Trafne pytania, pomyślał Rhyme. Ważne dla przebiegu śledztwa. Tyle że on nie przyjechał tu po to, by brać udział w jakimkolwiek śledztwie. Sachs nie zwracała jednak uwagi na jego gniewny grymas.

– Nie, nie, to nie jest kwestia pieniędzy. – Szeryf zniżył nieco głos. – Tu chodzi o seks. Chłopak był już kilkakrotnie aresztowany za dotykanie dziewczyn i raz za masturbowanie się w miejscu publicznym. – Bell spojrzał niepewnie na Sachs, jakby bał się, że ją urazi.

Rhyme miał ochotę powiedzieć mu, że Sachs aresztowała ostatnio maniaka seksualnego, który dzielił ciała swych ofiar na części, i że ucieszyła się jak dziecko, odnalazłszy w mieszkaniu przestępcy niezbity dowód zbrodni – album ze zdjęciami jego dokonań.

Rhyme zauważył, że Sachs przestała drapać się po głowie krótko przyciętym paznokciem środkowego palca i że wydaje się naprawdę zainteresowana tym, co mówi Bell.
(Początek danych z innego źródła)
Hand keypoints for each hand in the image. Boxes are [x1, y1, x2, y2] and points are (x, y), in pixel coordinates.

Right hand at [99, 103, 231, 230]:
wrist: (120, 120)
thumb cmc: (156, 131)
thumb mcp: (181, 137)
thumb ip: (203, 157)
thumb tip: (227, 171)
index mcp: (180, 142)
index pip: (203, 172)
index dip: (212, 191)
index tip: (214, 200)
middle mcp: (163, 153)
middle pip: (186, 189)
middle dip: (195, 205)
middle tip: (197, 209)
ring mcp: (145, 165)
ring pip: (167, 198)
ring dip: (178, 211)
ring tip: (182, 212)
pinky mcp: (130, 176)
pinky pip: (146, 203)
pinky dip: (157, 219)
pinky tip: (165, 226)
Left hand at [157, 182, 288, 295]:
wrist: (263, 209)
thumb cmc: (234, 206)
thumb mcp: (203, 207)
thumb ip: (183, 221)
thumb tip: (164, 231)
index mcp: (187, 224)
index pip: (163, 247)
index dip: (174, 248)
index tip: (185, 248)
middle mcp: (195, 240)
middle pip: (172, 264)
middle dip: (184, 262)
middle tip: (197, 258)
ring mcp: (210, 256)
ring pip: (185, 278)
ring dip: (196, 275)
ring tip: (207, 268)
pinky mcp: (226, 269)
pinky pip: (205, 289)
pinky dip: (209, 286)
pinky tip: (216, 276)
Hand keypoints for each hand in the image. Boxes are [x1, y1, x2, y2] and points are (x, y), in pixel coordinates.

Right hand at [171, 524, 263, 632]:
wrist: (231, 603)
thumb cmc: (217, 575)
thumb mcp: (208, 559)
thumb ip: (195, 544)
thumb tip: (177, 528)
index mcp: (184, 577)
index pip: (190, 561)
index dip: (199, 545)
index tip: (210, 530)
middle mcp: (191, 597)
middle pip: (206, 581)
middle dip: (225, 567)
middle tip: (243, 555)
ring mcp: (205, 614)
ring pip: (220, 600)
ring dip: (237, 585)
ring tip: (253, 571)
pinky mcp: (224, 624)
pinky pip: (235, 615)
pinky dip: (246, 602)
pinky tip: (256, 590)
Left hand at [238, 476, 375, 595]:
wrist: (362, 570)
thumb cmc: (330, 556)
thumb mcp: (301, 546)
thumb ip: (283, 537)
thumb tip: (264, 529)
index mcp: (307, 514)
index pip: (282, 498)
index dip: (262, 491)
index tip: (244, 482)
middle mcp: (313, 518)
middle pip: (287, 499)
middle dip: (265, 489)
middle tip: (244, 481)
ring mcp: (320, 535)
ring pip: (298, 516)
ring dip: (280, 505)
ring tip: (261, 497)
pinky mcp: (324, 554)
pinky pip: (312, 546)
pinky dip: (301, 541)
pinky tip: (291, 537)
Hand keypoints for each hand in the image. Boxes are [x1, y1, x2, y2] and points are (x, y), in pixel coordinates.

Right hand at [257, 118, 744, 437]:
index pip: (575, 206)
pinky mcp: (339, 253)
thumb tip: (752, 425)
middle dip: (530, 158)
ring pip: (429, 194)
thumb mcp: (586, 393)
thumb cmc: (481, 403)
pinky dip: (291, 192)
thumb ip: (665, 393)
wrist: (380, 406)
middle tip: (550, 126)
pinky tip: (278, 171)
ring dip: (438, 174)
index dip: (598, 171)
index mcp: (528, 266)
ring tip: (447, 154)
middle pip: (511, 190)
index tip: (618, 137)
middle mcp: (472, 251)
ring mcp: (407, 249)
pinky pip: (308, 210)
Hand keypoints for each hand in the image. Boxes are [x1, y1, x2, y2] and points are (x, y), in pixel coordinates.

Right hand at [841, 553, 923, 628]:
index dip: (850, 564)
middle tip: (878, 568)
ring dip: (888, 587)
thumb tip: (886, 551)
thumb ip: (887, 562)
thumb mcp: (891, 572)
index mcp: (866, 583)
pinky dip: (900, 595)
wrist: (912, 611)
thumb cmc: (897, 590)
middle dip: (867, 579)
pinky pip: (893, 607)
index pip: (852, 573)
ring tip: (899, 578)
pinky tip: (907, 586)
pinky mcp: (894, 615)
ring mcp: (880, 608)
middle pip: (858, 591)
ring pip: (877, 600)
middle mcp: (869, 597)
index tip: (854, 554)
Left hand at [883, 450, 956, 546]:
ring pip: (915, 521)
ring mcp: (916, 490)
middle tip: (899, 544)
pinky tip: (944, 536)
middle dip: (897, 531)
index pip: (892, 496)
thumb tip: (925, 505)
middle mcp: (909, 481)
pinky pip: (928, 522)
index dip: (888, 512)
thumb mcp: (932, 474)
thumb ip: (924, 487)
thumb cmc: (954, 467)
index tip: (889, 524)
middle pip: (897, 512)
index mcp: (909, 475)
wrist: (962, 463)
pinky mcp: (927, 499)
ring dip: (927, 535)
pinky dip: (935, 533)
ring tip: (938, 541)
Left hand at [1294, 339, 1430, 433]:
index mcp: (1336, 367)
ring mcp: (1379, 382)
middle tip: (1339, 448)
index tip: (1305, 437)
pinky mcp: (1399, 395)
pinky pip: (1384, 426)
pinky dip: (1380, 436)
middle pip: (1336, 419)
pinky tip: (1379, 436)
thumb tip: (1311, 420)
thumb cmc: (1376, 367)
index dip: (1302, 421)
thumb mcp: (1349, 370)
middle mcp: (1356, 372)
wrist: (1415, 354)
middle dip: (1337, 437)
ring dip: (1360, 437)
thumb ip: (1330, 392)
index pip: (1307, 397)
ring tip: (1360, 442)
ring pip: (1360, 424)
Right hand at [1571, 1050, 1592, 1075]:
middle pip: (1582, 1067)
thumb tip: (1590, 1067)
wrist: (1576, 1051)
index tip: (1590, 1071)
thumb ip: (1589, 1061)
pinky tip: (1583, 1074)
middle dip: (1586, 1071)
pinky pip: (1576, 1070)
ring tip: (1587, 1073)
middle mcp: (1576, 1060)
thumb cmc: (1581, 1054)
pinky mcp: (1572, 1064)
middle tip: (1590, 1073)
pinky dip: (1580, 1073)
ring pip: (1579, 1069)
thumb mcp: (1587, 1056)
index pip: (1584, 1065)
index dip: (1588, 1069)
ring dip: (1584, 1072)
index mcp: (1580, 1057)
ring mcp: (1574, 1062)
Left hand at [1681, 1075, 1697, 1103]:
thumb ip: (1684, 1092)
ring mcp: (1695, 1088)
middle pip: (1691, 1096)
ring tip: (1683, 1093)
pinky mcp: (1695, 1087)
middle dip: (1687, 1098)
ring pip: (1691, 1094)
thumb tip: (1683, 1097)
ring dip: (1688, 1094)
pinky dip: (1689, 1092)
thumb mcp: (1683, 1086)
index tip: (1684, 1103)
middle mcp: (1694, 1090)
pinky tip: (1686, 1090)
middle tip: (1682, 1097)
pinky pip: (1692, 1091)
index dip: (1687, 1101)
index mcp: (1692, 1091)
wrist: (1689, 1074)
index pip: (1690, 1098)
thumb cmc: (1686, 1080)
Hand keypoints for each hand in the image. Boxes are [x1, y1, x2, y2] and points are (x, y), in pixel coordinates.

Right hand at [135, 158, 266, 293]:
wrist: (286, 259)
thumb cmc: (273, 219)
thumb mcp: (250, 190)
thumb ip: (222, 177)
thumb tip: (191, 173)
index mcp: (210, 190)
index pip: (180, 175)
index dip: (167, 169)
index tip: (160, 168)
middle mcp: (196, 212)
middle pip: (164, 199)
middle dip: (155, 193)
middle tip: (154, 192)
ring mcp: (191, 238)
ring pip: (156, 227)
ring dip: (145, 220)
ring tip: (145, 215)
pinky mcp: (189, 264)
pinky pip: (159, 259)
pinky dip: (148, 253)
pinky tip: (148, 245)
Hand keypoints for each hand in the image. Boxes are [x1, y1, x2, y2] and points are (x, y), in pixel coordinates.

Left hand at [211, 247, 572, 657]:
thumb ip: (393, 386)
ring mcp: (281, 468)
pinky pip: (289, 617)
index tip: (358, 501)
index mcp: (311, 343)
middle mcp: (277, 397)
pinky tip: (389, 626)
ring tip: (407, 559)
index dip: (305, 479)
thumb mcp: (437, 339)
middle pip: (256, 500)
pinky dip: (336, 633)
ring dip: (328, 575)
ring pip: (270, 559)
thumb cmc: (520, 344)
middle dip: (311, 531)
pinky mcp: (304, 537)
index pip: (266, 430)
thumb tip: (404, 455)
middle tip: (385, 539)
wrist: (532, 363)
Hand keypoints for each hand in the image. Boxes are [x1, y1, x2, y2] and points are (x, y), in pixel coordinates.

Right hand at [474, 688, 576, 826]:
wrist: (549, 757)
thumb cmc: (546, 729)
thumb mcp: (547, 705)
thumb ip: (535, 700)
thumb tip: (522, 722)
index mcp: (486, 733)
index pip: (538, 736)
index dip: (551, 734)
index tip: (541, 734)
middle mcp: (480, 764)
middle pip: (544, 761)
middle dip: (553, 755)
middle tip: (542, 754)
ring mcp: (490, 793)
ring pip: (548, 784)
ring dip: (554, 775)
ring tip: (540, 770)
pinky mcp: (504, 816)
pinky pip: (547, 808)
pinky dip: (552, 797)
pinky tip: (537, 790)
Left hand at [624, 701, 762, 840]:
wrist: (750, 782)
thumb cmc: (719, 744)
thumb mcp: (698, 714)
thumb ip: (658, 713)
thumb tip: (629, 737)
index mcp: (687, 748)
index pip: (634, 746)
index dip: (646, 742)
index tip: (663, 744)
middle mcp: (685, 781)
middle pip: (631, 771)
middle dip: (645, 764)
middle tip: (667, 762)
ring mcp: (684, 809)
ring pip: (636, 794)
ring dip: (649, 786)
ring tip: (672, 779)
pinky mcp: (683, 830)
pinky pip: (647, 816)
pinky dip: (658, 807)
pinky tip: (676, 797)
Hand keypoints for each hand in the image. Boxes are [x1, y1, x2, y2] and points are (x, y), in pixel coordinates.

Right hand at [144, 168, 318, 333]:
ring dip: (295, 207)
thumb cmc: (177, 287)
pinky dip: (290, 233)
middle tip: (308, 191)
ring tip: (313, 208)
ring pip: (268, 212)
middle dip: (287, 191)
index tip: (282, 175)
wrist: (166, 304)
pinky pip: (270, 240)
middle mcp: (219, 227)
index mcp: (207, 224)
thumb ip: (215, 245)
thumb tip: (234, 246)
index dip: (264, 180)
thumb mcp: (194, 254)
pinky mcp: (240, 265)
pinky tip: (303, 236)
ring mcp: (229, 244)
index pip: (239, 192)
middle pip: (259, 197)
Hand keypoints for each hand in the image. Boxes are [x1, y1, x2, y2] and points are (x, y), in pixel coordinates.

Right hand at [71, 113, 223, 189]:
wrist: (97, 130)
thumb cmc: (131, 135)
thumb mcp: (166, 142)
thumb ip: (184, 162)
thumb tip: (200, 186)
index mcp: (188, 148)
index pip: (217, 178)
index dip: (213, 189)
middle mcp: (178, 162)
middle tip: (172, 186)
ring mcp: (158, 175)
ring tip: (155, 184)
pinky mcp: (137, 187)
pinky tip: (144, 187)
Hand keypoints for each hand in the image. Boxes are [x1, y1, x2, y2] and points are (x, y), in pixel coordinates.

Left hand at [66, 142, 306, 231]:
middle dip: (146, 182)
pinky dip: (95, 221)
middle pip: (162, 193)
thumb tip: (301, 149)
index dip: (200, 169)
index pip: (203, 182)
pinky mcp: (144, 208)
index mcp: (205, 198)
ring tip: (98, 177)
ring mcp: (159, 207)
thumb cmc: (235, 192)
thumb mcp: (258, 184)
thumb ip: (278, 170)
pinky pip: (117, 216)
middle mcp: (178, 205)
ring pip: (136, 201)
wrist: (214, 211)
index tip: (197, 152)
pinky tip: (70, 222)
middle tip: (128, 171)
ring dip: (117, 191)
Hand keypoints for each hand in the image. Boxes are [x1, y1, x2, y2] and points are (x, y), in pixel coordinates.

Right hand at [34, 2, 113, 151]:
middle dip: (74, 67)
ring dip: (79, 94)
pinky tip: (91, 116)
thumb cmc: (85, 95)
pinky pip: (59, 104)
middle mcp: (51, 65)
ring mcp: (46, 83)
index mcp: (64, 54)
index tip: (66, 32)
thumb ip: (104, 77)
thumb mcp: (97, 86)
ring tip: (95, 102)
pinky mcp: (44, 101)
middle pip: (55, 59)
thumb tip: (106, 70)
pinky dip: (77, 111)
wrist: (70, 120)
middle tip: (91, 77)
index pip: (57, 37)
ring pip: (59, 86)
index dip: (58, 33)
Być może nie byli w zmowie, Rhyme wiedział już jednak, dlaczego Sachs angażuje się w sprawę, na którą nie mieli czasu. I wcale mu się to nie podobało.

– Amelio – zaczął, spoglądając znacząco na zegar zawieszony na ścianie gabinetu.

– Czemu nie, Rhyme? W czym nam to przeszkadza? – Sachs zebrała z ramienia swe długie, rude włosy i przerzuciła je na plecy.

Bell jeszcze raz zerknął na kręgosłup w rogu pokoju.

– Nasz posterunek jest dość mały, proszę pana. Zrobiliśmy wszystko, co w naszej nocy. Wszyscy moi ludzie i kilku ochotników pracowało przez całą noc, ale nie mogliśmy znaleźć śladu. Ed, ten co leży w śpiączce, widział prawdopodobnie mapę, na której zaznaczono miejsce pobytu dziewczyn. Ale lekarze nie wiedzą, kiedy i czy w ogóle się ocknie. – Spojrzał błagalnie na Lincolna. – Bylibyśmy bardzo wdzięczni, gdyby zechciał pan rzucić okiem na materiał dowodowy tej sprawy i udzielić nam jakiejś rady. My wyczerpaliśmy już wszystkie możliwości. Naprawdę bardzo potrzebujemy pańskiej pomocy.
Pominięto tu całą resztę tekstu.